Avec un risque pays passé de 35% à 25%, le pays est effectivement considéré comme plus sûr. Cette note peut être expliquée par la baisse de la criminalité et la nouvelle stabilité du pays, toute relative. Moody’s a d’ailleurs récemment modifié la note du pays.
Juin 2021 : une arrivée bien reçue
Mais comment le Salvador a-t-il lancé sa nouvelle monnaie ? D’abord, avec une adoption simplifiée : le gouvernement a lancé le Chivo wallet, possédant un design simple d’utilisation (surtout à l’époque, ou l’UX des interfaces blockchain était souvent contre-intuitive).
Ensuite, une mise en place d’incentives a été annoncée : tout Salvadorien téléchargeant le wallet officiel du gouvernement recevrait la somme de 30 dollars. Représentant 10% du salaire moyen du pays, ce cadeau a incité la quasi-totalité de la population télécharger Chivo.
Enfin, 2021 était l’année du Bullrun. Passant de 32 000 à 64 400 dollars, le Bitcoin a enrichit les citoyens ayant placé le (peu) d’épargne possédé. Le pays a donc été globalement satisfait de cette nouvelle monnaie, en pleine période favorable.
------------------------
Consignes:
a - Relevez tous les pourcentages cités dans le document source.
b - D'après le document source, indiquez si chacune de ces affirmations est exacte, en citant les mots qui le prouvent : (i) le gouvernement a promis 30 dollars à tout Salvadorien qui téléchargerait son wallet officiel ; (ii) le risque pays du Salvador a augmenté ; (iii) en 2021, le Bitcoin a perdu de sa valeur.
Les entrées n'interviennent en rien dans ce travail.
------------------------
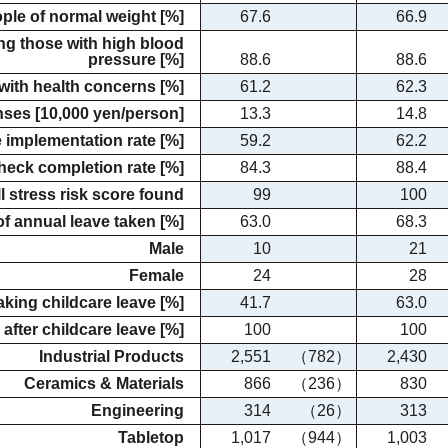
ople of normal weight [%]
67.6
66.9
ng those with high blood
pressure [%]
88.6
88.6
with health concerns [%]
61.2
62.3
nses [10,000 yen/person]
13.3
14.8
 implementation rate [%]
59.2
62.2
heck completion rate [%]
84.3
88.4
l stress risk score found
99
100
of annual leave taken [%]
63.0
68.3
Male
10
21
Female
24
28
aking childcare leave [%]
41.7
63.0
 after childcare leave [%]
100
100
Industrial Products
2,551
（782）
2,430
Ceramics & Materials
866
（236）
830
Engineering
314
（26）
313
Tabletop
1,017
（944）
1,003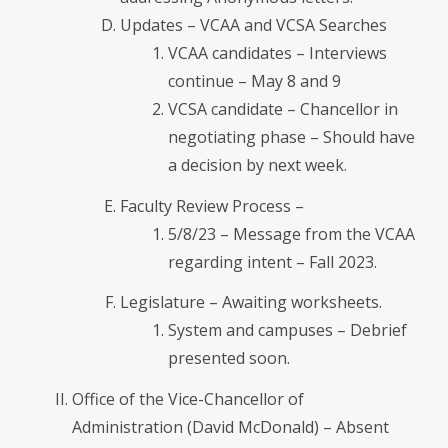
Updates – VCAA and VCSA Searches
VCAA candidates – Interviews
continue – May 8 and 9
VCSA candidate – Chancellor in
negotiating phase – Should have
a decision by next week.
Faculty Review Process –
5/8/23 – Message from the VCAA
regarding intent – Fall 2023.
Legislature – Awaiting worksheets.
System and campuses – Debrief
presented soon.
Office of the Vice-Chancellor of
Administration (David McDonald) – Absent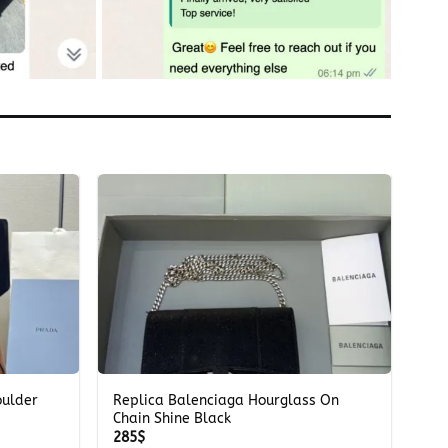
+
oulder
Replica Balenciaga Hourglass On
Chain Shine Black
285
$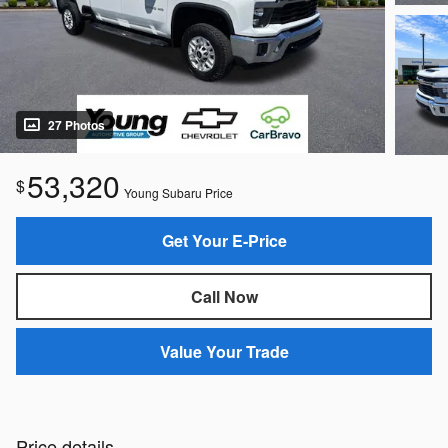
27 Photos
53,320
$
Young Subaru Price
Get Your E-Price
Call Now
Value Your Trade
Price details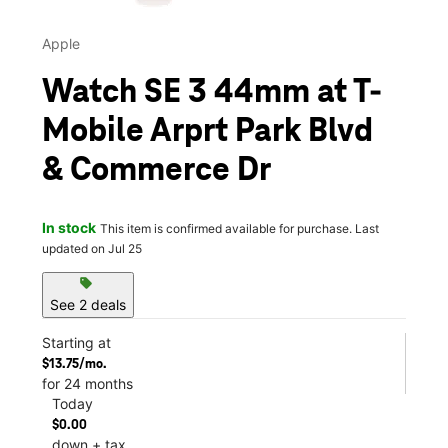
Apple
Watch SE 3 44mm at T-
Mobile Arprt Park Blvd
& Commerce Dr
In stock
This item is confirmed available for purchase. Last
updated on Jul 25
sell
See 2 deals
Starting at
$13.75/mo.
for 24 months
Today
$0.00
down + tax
------------------------
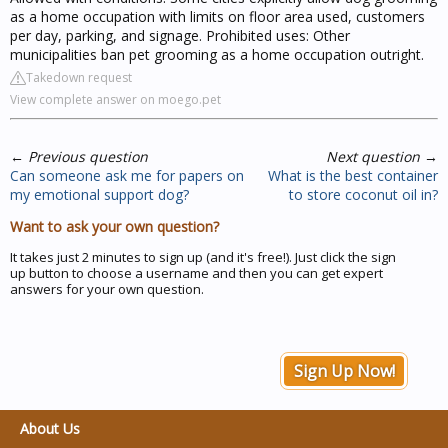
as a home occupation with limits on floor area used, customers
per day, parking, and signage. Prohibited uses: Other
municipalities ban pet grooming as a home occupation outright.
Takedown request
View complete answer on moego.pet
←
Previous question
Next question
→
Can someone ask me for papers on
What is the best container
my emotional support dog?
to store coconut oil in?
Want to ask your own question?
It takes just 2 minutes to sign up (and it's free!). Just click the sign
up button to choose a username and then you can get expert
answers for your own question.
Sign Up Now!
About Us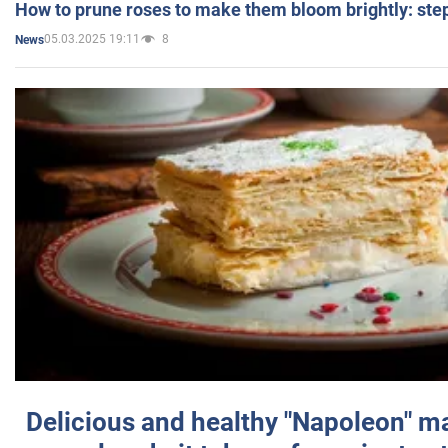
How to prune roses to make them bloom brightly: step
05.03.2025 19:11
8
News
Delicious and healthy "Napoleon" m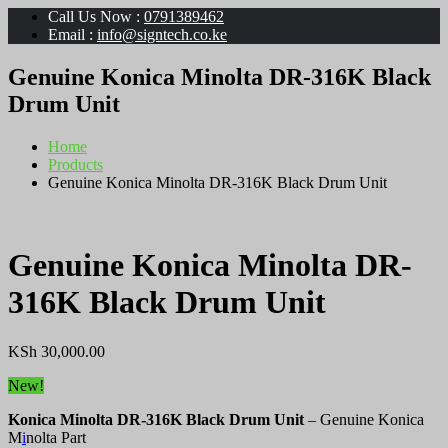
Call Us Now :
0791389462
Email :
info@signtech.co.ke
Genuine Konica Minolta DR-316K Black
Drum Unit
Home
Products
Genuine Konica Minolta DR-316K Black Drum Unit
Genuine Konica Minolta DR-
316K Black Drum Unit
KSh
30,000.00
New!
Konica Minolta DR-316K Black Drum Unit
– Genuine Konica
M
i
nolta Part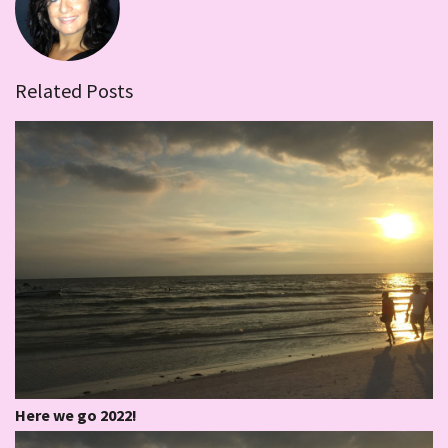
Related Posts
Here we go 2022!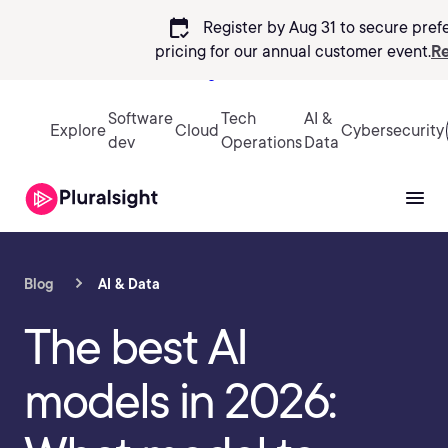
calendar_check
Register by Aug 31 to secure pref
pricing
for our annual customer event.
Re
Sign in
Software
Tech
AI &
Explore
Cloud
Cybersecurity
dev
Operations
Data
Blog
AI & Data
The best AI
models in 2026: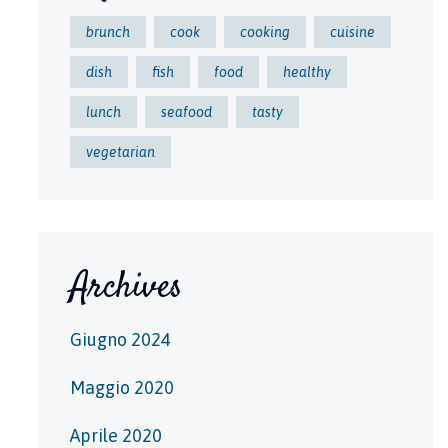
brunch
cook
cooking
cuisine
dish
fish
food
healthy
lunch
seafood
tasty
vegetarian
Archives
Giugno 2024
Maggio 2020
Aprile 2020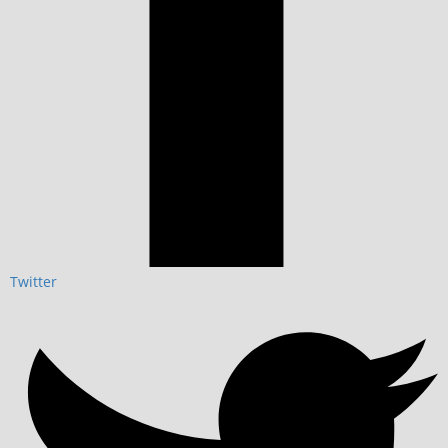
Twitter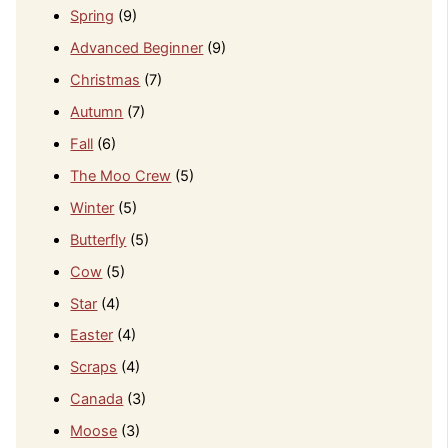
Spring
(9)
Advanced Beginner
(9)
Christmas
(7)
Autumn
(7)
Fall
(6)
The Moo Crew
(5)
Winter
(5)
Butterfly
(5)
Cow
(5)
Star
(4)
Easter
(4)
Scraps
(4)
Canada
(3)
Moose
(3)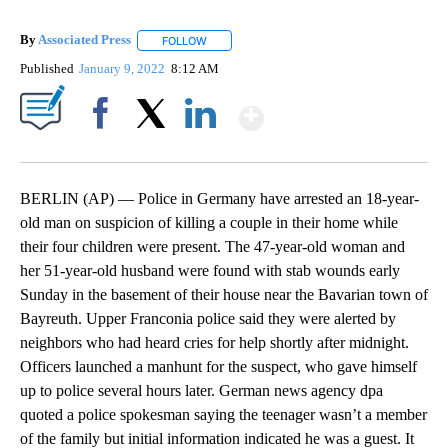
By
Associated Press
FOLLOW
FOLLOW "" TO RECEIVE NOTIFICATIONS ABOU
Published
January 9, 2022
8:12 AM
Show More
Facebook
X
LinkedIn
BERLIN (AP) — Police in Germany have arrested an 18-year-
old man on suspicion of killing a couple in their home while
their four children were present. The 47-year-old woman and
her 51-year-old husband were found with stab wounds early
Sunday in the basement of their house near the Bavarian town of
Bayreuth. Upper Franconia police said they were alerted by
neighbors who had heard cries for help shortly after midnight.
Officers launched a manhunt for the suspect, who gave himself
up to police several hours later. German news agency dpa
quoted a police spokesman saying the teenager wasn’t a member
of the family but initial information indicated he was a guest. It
------------------------
Corrigé:
a - 35%, 25% et 10%.

b -
(i) Oui : « tout Salvadorien téléchargeant le wallet officiel du gouvernement recevrait la somme de 30 dollars ».
(ii) Non : « Avec un risque pays passé de 35% à 25%, le pays est effectivement considéré comme plus sûr. »
(iii) Non : « Passant de 32 000 à 64 400 dollars ».